Oracle is not using a unique index for a long key

optimizationoracleoracle-11g-r2

I have a table with 250K rows in my test database. (There are a few hundred millions in production, we can observe the same issue there.) The table has an nvarchar2(50) string identifier, not null, with a unique index on it (it's not the PK).

The identifiers are made up of a first part that has 8 different values in my test database (and about a thousand in production), then an @ sign, and finally a number, 1 to 6 digits long. For example there could be 50 thousand rows that start with 'ABCD_BGX1741F_2006_13_20110808.xml@', and it is followed by 50 thousand different numbers.

When I query for a single row based on its identifier, the cardinality is estimated as 1, the cost is very low, it works fine. When I query for more than one row with several identifiers in an IN expression or an OR expression, the estimations for the index are completely wrong, so a full table scan is used. If I force the index with a hint, it is very fast, the full table scan is actually executed an order of magnitude slower (and a lot more slower in production). So it is an optimizer problem.
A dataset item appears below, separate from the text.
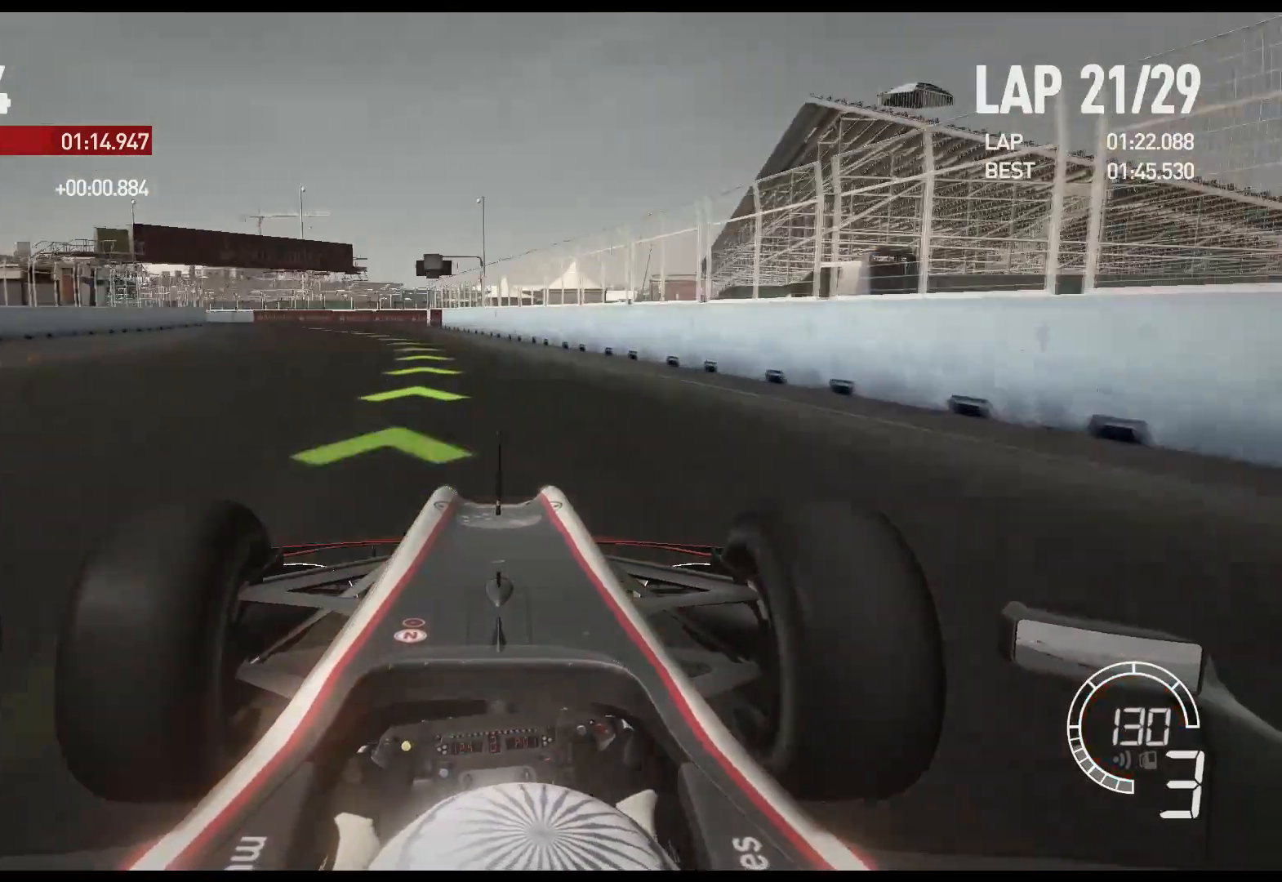
{"buttons": ["R2"], "left_stick": "left", "right_stick": "center", "events": []}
As a test, I duplicated the table (in the same schema+tablespace) with the exact same DDL and exact same content. I recreated the unique index on the first table for good measure, and created the exact same index on the clone table. I did a DBMS_STATS.GATHER_SCHEMA_STATS('schemaname',estimate_percent=>100,cascade=>true);. You can even see that the index names are consecutive. So now the only difference between the two tables is that the first one was loaded in random order over a long time period, with blocks scattered on the disk (in a tablespace together with several other big tables), the second was loaded as one batched INSERT-SELECT. Other than that, I can't imagine any difference. (The original table has been shrinked since the last big deletion, and there hasn't been a single delete after that.)

Here are query plans for the sick and the clone table (The strings under the black brush are the same all over the picture, and also under they gray brush.):

query plans

(In this example, there are 1867 rows that start with the identifier that is black brushed. A 2-row query produces a cardinality of 1867*2, a 3-row query produces a cardinality of 1867*3, etc. Can't be a coincidence, Oracle seems to not care about the end of the identifiers.)
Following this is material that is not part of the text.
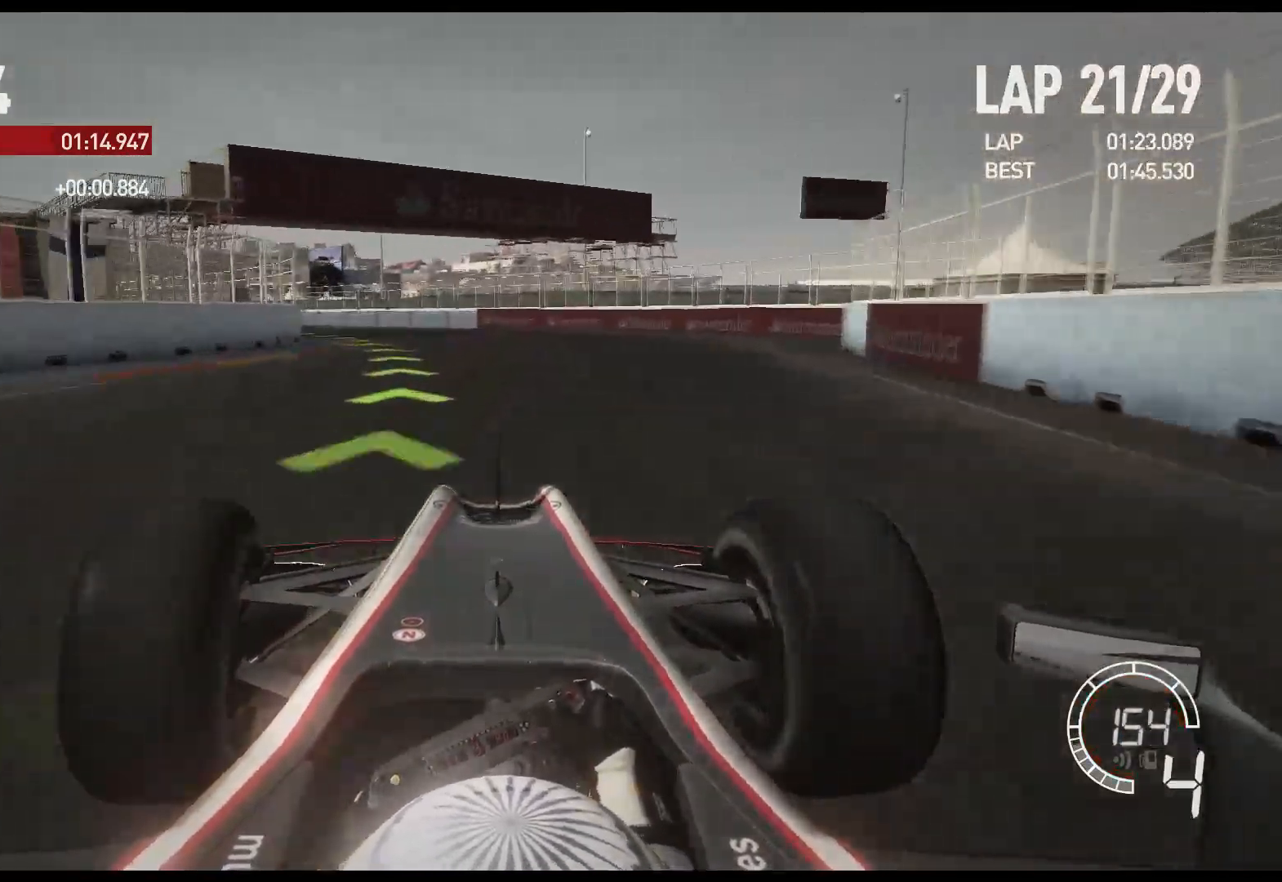
{"buttons": ["R2"], "left_stick": "left", "right_stick": "center", "events": []}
What could cause this behavior? Obviously it would be pretty expensive to recreate the table in production.

USER_TABLES: http://i.stack.imgur.com/nDWze.jpg USER_INDEXES: http://i.stack.imgur.com/DG9um.jpg I only changed the schema and tablespace name. You can see that the table and index names are the same as on the query plan screenshot.

Best Answer

(This answers the other question about why the histograms are different.)

Histograms are created by default based on column skew and whether the column was used in a relevant predicate. Copying the DDL and the data is not enough, the workload information is also important.

According to the Performance Tuning Guide:

When you drop a table, workload information used by the auto-histogram gathering feature and saved statistics history used by the RESTORE_*_STATS procedures is lost. Without this data, these features do not function properly.

For example, here is a table with skewed data but no histogram:

drop table test1;
create table test1(a date);
insert into test1 select date '2000-01-01'+level from dual connect by level <= 10;
insert into test1 select date '2000-01-01' from dual connect by level <= 1000;
begin
    dbms_stats.gather_table_stats(user, 'TEST1');
end;
/
select histogram from user_tab_columns where table_name = 'TEST1';

HISTOGRAM
---------
NONE

Running the same thing, but with a query before the statistics are gathered, will generate a histogram.

drop table test1;
create table test1(a date);
insert into test1 select date '2000-01-01'+level from dual connect by level <= 10;
insert into test1 select date '2000-01-01' from dual connect by level <= 1000;
select count(*) from test1 where a = sysdate; --Only new line
begin
    dbms_stats.gather_table_stats(user, 'TEST1');
end;
/
select histogram from user_tab_columns where table_name = 'TEST1';

HISTOGRAM
---------
FREQUENCY